A meu ver, por duas razões: a mais simples é porque é o que está mais à mão de semear, está aí e agora; a mais complexa é porque podemos sentir-nos inseguros, mas temos a nossa memória colectiva intacta e, lá no fundo, sabemos bem que o nacionalismo em excesso pode causar grandes males; no fundo, o nosso instinto recomenda-nos que o usemos como se usa um medicamento: com conta, peso e medida, que o excesso em vez de curar, mata! E, assim sendo, darmos largas ao nosso patriotismo através do futebol, é o ideal: afaga-nos o ego, mas porque o futebol tem a importância que tem e não mais do que essa, não há perigo de abusarmos!

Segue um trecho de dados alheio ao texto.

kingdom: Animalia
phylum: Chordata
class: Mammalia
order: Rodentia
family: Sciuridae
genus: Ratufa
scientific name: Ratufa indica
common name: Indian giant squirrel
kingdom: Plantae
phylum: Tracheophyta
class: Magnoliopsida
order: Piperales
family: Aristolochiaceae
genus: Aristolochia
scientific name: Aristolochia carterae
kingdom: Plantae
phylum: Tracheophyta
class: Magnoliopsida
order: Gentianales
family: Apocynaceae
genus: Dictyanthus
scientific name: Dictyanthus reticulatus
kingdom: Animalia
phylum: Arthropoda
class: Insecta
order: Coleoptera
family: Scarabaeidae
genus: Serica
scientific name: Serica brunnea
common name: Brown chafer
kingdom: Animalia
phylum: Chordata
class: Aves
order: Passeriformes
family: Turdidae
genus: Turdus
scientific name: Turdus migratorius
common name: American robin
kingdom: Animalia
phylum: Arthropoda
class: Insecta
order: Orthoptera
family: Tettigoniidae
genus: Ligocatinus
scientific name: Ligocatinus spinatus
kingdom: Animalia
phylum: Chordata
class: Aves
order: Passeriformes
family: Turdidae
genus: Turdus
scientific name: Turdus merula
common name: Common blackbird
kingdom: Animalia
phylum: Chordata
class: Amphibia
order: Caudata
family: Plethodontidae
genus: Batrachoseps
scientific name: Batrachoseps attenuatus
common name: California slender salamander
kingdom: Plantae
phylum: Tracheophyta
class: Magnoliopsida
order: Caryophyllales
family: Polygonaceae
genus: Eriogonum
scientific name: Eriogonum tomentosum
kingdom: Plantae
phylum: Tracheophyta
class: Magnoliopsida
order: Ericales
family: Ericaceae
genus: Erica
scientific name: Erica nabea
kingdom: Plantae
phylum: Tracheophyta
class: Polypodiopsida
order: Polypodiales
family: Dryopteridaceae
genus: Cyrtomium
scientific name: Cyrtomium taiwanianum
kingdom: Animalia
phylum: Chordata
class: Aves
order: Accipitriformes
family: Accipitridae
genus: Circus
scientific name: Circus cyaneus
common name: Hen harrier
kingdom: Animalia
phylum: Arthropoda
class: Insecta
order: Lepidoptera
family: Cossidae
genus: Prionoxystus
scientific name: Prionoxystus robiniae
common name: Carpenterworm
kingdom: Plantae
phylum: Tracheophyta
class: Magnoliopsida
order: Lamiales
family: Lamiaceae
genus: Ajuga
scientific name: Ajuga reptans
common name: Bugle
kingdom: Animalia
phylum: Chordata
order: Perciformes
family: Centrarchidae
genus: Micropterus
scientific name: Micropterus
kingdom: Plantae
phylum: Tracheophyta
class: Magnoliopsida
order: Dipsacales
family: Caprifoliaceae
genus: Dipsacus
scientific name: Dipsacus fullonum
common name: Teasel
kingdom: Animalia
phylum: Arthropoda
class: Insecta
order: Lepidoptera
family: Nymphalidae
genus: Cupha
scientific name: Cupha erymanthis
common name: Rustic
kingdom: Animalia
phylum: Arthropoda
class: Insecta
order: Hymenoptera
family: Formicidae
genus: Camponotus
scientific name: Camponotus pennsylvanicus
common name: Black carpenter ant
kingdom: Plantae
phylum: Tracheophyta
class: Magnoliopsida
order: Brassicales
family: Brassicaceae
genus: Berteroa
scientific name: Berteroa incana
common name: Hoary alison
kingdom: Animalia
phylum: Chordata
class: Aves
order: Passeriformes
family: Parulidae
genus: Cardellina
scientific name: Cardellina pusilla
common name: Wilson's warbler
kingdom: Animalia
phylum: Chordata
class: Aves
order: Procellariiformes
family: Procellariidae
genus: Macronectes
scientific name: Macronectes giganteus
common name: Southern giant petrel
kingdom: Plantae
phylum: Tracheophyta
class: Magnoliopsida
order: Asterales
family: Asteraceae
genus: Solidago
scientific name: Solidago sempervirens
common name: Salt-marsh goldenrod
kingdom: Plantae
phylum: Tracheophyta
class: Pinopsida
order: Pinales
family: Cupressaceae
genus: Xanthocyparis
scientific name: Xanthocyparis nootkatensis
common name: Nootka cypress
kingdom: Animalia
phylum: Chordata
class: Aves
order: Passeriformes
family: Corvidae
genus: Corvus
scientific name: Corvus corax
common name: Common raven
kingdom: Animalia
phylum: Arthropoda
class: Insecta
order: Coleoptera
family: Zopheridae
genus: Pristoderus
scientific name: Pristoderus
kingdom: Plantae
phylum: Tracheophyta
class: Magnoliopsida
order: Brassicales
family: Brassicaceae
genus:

Continuo a entender que, enquanto Povo, podemos não ser os melhores, os mais produtivos, os mais fortes ou os mais poderosos. Mas, com o nosso lastro de mais de oitocentos anos, em Sabedoria Colectiva e, em especial, em Manha, ninguém nos bate!
E agora vejam lá até onde o Mundial de futebol já levou a conversa!
Rui Bandeira
1 comentário:
Estas com a veia toda. Deve ser a Veia Cava, pois com post desta qualidade poes todos a cavar daqui para fora por incapacidade de competir com a verve literaria que te assoma nestes tempos.